I’ve spoken before about how Lost painted itself into multiple corners and due to the nature of episodic television storytelling had no option but to try to pull some cheap tricks out and, in the end, either flat-out deny that some things happened or insist that they had different interpretations. I could go on for awhile about the writers’ attitude toward this, the fans, and just the truth of what occurred, but it wasn’t handled well.
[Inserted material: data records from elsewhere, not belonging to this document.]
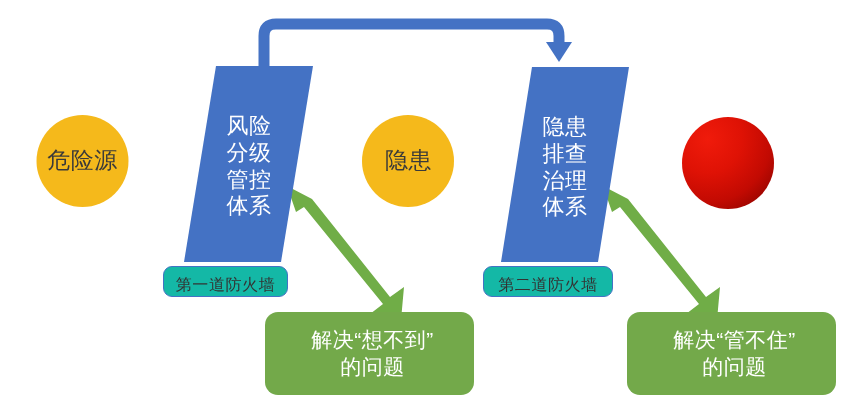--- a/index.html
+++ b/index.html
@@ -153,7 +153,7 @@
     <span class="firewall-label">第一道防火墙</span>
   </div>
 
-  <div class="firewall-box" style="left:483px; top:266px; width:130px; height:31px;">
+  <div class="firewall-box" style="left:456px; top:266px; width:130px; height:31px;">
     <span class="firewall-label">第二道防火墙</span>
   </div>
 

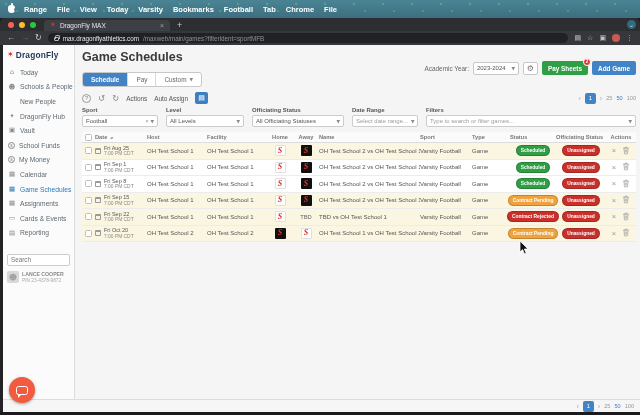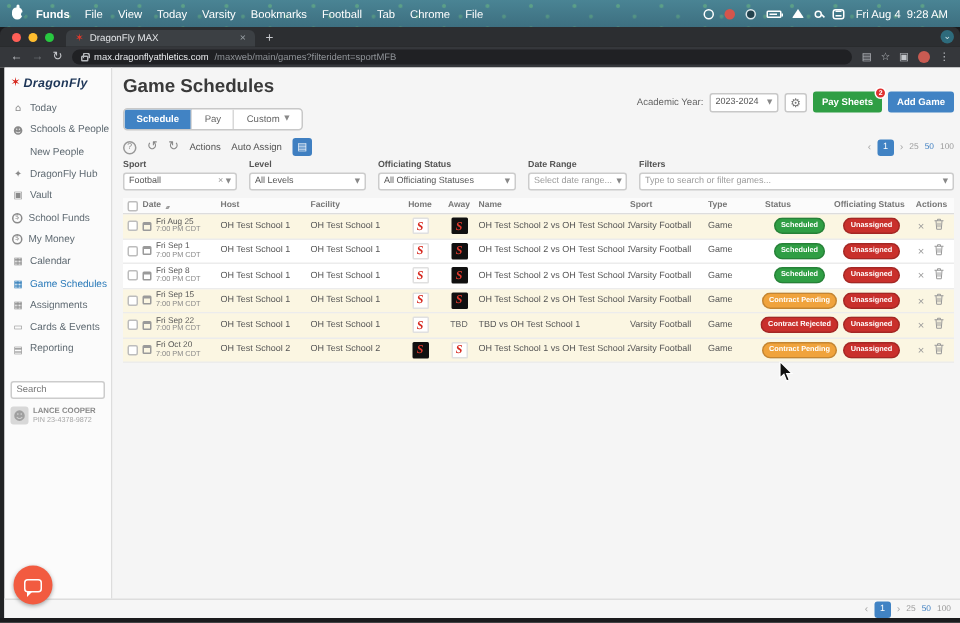--- a/index.html
+++ b/index.html
@@ -164,7 +164,7 @@
   <div class="menubar">
     <span class="apple"></span>
     <div class="mb-items">
-        <span class="mb-item bold">Funds</span>
+        <span class="mb-item bold">Range</span>
         <span class="mb-item">File</span>
         <span class="mb-item">View</span>
         <span class="mb-item">Today</span>

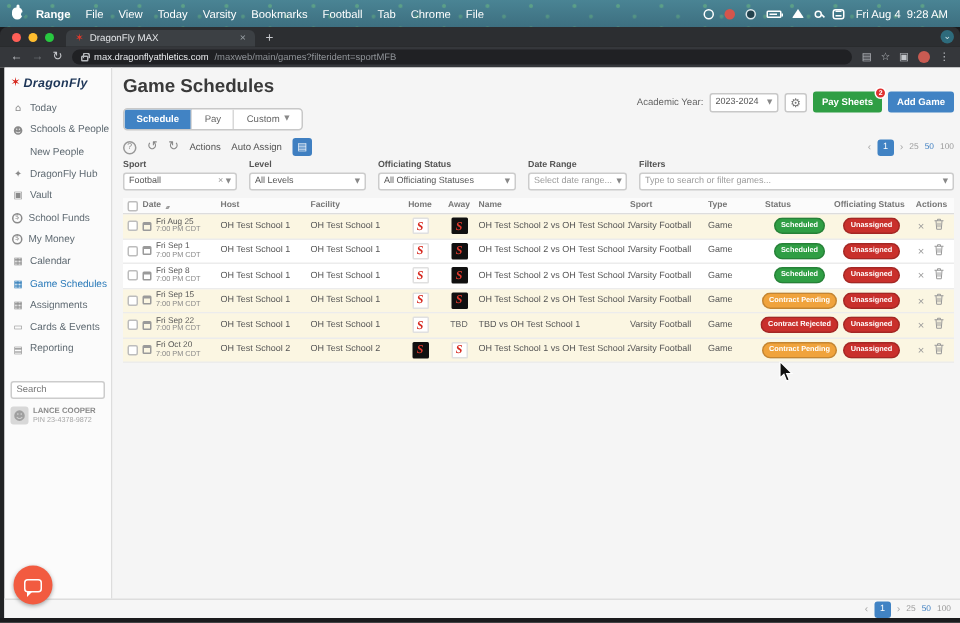--- a/index.html
+++ b/index.html
@@ -14,7 +14,7 @@
   .apple::before{content:'';position:absolute;top:-2px;left:3px;width:2px;height:2.5px;background:#fff;border-radius:1px;}
   .apple::after{content:'';position:absolute;right:-1.5px;top:2.5px;width:3px;height:3px;background:#447b8c;border-radius:50%;}
   .mb-items{display:flex;gap:10px;position:relative;}
-  .mb-item{white-space:nowrap;}
+  .mb-item{white-space:nowrap;font-weight:bold;}
   .mb-item.bold{font-weight:bold;}
   .mb-right{margin-left:auto;display:flex;align-items:center;gap:7px;position:relative;}
   .st-ring{width:7px;height:7px;border:1.2px solid #fff;border-radius:50%;}

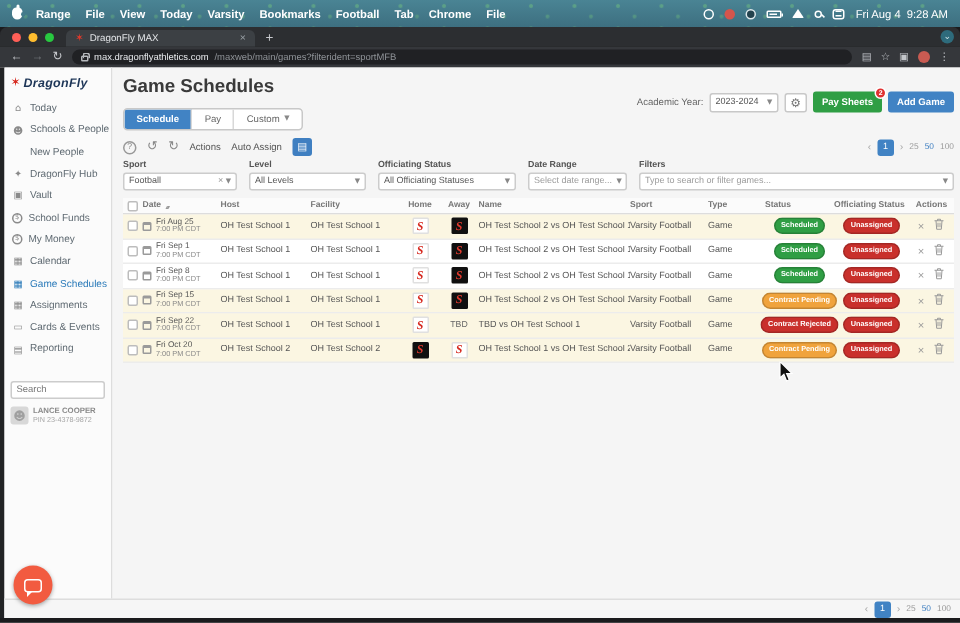--- a/index.html
+++ b/index.html
@@ -175,22 +175,6 @@
         <span class="mb-item">Chrome</span>
         <span class="mb-item">File</span>
       </div>
-    <div class="mb-right">
-      <span class="st-ring"></span>
-      <span class="st-red"></span>
-      <span class="st-dark"></span>
-      <span class="st-batt"></span>
-      <span class="st-wedge"></span>
-      <span class="st-mag"></span>
-      <span class="st-cc">
-          <i></i>
-          <i></i>
-        </span>
-      <span class="mb-clock">
-        <span>Fri Aug 4</span>
-        <span>9:28 AM</span>
-      </span>
-    </div>
   </div>
 
   <div class="tabbar">

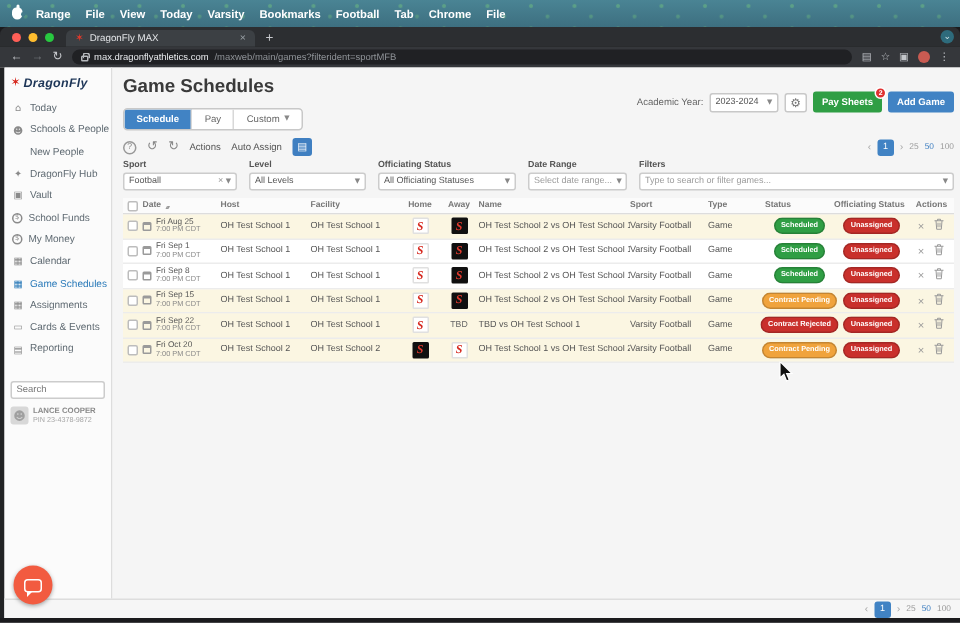--- a/index.html
+++ b/index.html
@@ -61,7 +61,7 @@
   .sidebar{width:72px;background:#fbfbfb;border-right:1px solid #ddd;flex:none;display:flex;flex-direction:column;padding-top:4px;}
   .logo-row{display:flex;align-items:center;gap:2px;padding:1px 4px 5px;}
   .logo-ic{color:#d6281e;font-size:8px;line-height:1;}
-  .logo-text{font-size:8.3px;font-weight:bold;font-style:italic;color:#1d3557;letter-spacing:.2px;}
+  .logo-text{font-size:8.3px;font-weight:bold;color:#1d3557;letter-spacing:.2px;}
   .side-item{display:flex;align-items:center;gap:4px;padding:0 5px;height:14.6px;cursor:pointer;}
   .side-item.indent{padding-left:17px;}
   .side-icon{width:8px;color:#8a8a8a;font-size:6.5px;text-align:center;flex:none;line-height:1;}

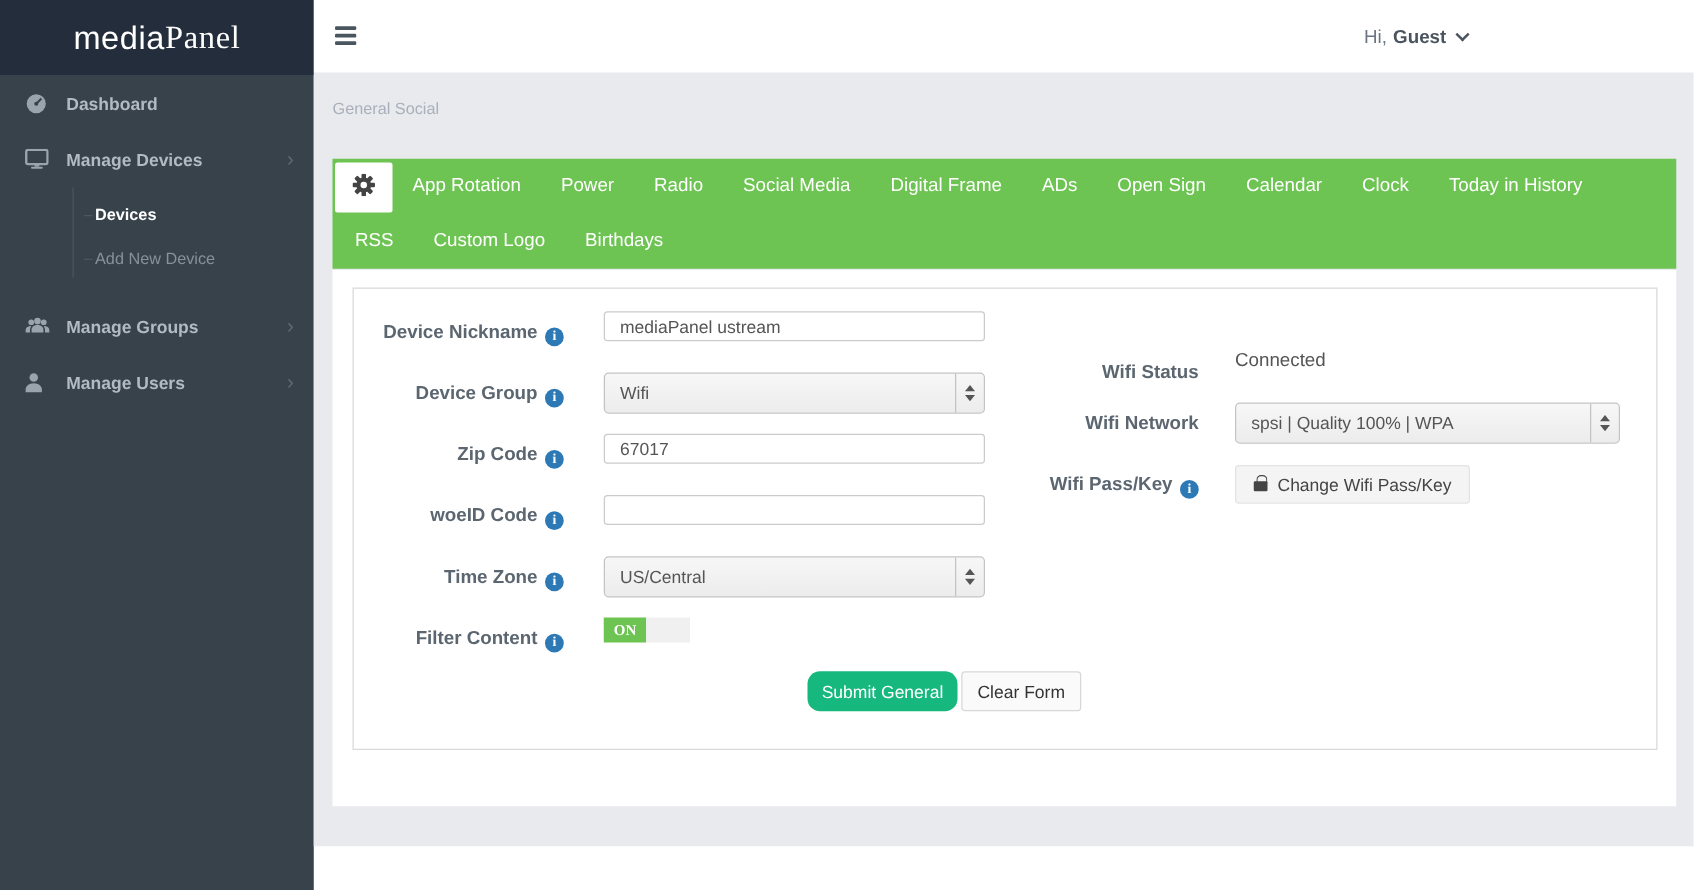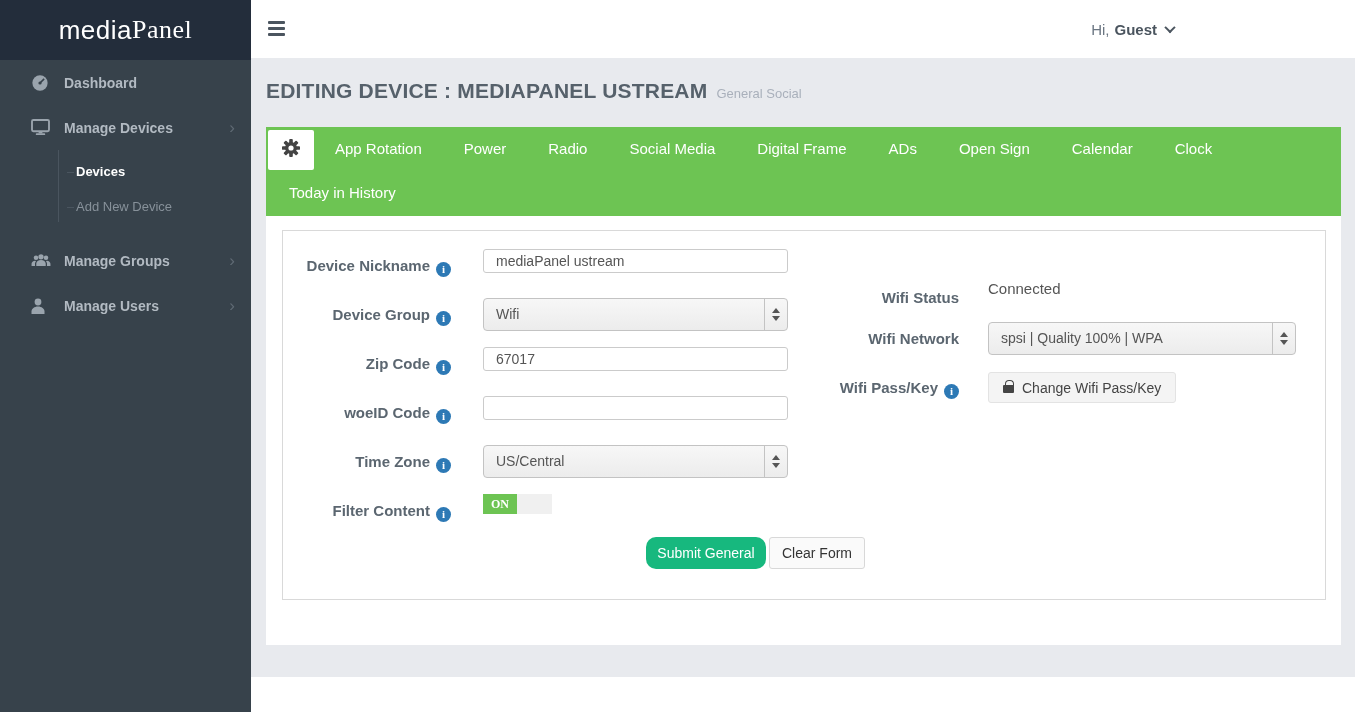--- a/index.html
+++ b/index.html
@@ -13,7 +13,7 @@
           font-size:26px; letter-spacing:.5px; }
   .logo .lt { font-weight:300; font-family:"Liberation Sans", sans-serif; }
   .logo .bd { font-family:"Liberation Serif", serif; }
-  .nav-item { height:45px; display:flex; align-items:center; padding-left:31px; cursor:pointer; position:relative; }
+  .nav-item { height:45px; display:flex; align-items:center; padding-left:20px; cursor:pointer; position:relative; }
   .nav-item .nicon { width:20px; height:18px; margin-right:13px; color:#9aa4ad; flex:none; display:flex; align-items:center; }
   .nav-item .nlabel { font-size:14px; color:#b2bac2; font-weight:600; }
   .nav-item .chev { position:absolute; right:16px; color:#5f6a74; font-size:17px; line-height:1; }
The key to all this is in realizing that you or your characters have gotten into this problem. Then comes the hard part of trying to “think around the corner”. This is where your imagination has to come into play. Obviously, the entire thing is an exercise in imagination, but this is where you really have to dig deep and stretch it. It may be tempting to bring in the Deus Ex Machina when your protagonist is surrounded by enemies. It may be the only option, in fact. But I think it’s important to go to the well of other ideas before you fall back on that option.

Or, another option, if you do have to go to that option, make sure that the option seems natural within the confines of the story’s universe. Corridors of the Dead has such a thing. The protagonist, Matty, ends up trapped in a faceoff with the antagonist of the novel, who is superpowered and could easily steamroll her in a one-on-one fight. Matty is quite literally trapped in a corner and not sure what to do when the character who was “killed”, mentioned before, joins her. He has enough knowledge of the situation to outsmart the woman without overpowering her. I stressed over this idea because I didn’t want it to seem cheap, so I went back and took a look at what I had written involving the resurrected character and the antagonist, realizing that there was a way to point the reader toward this happening. Hell, I could make it feel inevitable that it had to happen this way.

Obviously, I’m still using a trope, but I don’t think they’re bad in and of themselves. Only when they’re used to excuse laziness. I had to think the whole thing through and not just drop it in – it was the opposite of lazy. I think this might be the best piece of advice for when you end up in this situation. If you do end up having to fall back on something that seems like a cliche, make sure you’ve built in enough information into the story that it seems like an original twist.

Oh, I found out a few weeks about a little plot tool called Diablos Ex Machina, too. I’ll talk about that soon.